• [Work to be completed]: Return, exactly, the line that contains "MRI of an extremity" together with all lines after it to the end of the entries, and no further lines.

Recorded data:
⟨

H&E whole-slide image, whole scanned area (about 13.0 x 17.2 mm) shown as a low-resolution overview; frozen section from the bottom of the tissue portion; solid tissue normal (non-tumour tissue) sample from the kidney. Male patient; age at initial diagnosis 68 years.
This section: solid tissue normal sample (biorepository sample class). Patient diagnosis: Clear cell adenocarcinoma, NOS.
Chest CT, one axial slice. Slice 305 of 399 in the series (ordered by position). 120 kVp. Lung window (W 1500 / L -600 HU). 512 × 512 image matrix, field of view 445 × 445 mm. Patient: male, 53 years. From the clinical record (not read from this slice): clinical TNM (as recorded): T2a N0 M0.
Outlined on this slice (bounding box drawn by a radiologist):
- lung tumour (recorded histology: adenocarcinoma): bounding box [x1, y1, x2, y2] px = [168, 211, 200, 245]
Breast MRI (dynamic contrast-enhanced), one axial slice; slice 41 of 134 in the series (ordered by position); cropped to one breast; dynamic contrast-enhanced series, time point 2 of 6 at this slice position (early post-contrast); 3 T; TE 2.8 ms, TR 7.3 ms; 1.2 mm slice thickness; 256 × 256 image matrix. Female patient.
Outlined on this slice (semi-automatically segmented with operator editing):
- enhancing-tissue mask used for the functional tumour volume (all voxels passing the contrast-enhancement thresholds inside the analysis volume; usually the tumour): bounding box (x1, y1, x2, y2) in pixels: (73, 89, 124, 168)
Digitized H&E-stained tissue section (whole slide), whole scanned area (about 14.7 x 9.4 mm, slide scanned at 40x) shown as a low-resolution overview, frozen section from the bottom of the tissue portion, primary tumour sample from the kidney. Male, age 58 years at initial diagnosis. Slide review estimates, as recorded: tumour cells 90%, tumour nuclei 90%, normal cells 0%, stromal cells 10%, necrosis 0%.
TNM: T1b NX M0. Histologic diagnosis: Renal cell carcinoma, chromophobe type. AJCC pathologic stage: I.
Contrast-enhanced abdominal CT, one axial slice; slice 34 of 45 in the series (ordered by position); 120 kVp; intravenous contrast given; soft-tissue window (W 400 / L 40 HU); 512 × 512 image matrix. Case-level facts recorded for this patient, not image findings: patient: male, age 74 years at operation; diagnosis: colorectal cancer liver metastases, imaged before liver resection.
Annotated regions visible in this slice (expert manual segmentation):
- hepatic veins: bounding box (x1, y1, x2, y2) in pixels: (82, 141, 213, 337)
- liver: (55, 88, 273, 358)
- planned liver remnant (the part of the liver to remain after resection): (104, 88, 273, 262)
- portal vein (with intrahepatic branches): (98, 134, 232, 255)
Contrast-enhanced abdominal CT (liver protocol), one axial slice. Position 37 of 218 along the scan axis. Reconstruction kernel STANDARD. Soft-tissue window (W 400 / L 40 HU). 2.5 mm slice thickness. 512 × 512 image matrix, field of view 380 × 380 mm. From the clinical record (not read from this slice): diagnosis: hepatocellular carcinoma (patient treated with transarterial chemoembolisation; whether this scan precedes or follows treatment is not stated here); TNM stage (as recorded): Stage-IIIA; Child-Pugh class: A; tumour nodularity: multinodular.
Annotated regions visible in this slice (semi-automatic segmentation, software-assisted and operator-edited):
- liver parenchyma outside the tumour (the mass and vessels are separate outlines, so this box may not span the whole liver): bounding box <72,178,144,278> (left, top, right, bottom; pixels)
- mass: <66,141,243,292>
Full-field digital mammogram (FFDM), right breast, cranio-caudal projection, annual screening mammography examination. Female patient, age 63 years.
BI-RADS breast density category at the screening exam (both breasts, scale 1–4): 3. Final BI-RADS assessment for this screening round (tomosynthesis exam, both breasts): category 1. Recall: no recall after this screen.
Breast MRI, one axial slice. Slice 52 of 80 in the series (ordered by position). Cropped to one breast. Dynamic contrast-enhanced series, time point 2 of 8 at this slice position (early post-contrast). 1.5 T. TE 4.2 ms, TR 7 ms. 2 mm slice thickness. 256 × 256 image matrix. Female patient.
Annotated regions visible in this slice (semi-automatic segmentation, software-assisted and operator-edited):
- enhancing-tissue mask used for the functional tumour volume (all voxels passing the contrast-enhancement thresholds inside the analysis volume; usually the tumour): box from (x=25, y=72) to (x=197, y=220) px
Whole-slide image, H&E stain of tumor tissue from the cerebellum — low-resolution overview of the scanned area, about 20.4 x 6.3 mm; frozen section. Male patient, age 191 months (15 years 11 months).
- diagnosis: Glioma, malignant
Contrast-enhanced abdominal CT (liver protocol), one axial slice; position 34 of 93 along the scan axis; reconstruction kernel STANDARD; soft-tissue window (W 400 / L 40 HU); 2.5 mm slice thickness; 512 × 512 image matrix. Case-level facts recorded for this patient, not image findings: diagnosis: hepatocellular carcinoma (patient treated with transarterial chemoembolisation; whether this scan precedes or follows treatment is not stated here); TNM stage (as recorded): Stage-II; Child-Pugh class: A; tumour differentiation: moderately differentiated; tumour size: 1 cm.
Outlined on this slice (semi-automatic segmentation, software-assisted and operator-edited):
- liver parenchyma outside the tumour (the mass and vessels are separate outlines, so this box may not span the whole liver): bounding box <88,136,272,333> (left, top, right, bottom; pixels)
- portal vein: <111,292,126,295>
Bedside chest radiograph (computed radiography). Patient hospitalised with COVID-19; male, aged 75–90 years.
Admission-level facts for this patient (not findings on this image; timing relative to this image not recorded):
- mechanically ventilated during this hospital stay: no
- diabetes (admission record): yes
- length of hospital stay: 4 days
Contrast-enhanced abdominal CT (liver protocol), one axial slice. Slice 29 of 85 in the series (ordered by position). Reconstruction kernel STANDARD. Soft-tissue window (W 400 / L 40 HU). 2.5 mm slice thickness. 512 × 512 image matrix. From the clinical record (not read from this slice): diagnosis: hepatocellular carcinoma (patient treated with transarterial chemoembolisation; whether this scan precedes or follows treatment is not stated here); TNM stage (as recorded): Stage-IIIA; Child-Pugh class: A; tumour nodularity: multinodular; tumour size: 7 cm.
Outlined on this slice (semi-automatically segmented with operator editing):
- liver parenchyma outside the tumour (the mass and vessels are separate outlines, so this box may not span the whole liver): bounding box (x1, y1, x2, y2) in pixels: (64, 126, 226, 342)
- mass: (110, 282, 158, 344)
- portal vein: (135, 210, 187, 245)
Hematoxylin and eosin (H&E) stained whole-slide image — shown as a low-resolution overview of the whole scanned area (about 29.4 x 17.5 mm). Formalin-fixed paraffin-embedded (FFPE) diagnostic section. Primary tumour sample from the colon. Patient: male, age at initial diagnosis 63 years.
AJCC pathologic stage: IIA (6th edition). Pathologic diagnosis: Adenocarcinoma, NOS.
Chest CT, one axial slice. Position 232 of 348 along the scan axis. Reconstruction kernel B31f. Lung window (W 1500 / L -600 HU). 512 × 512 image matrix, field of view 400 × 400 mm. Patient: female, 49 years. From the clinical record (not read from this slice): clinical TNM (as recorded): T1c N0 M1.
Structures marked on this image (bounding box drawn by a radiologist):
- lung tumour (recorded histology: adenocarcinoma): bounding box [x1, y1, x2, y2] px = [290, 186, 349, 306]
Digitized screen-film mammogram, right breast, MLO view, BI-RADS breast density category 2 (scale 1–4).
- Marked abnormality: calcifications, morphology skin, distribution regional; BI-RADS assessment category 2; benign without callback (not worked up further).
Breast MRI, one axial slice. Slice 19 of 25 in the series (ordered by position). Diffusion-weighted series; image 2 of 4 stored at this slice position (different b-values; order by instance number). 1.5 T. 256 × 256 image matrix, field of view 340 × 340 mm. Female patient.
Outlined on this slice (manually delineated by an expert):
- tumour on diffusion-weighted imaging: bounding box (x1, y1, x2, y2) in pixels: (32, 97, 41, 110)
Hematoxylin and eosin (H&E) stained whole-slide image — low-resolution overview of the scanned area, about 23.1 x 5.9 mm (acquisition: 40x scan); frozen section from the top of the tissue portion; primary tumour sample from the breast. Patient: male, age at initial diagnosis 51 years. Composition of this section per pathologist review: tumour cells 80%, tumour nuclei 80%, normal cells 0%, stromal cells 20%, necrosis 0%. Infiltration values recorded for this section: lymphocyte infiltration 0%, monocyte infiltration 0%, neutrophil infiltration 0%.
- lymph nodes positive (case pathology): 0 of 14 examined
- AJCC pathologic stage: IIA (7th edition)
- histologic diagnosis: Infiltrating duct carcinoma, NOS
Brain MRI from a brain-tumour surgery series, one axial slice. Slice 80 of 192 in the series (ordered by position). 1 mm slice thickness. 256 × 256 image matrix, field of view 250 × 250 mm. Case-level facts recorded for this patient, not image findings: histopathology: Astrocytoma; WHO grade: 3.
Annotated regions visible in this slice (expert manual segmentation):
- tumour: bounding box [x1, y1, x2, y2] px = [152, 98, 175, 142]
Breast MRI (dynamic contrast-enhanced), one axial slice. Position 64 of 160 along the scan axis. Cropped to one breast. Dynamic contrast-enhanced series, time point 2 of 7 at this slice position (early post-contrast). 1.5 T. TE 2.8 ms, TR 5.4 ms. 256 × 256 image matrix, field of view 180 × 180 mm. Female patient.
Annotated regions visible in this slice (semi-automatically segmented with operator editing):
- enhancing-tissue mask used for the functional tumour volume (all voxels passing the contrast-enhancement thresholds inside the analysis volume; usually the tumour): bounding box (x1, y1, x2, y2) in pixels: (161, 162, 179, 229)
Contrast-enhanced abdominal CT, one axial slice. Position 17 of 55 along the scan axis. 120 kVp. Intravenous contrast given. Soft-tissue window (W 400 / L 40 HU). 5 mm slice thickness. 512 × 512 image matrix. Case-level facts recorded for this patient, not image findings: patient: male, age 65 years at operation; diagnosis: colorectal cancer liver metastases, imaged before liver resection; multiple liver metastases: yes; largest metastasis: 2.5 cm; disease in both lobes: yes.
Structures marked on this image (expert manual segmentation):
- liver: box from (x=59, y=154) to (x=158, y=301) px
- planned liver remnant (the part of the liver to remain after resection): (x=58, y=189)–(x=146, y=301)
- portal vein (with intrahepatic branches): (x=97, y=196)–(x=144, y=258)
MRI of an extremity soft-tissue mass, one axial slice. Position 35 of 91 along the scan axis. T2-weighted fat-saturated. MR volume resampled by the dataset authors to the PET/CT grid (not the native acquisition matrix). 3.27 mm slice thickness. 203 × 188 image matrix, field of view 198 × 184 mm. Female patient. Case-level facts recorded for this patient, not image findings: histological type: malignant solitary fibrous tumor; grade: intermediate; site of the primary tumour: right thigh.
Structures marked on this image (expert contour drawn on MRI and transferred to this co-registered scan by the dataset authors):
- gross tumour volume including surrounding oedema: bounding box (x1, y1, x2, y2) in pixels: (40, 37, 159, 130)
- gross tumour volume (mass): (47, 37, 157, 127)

⟩

• [Task solution]:
MRI of an extremity soft-tissue mass, one axial slice. Position 35 of 91 along the scan axis. T2-weighted fat-saturated. MR volume resampled by the dataset authors to the PET/CT grid (not the native acquisition matrix). 3.27 mm slice thickness. 203 × 188 image matrix, field of view 198 × 184 mm. Female patient. Case-level facts recorded for this patient, not image findings: histological type: malignant solitary fibrous tumor; grade: intermediate; site of the primary tumour: right thigh.
Structures marked on this image (expert contour drawn on MRI and transferred to this co-registered scan by the dataset authors):
- gross tumour volume including surrounding oedema: bounding box (x1, y1, x2, y2) in pixels: (40, 37, 159, 130)
- gross tumour volume (mass): (47, 37, 157, 127)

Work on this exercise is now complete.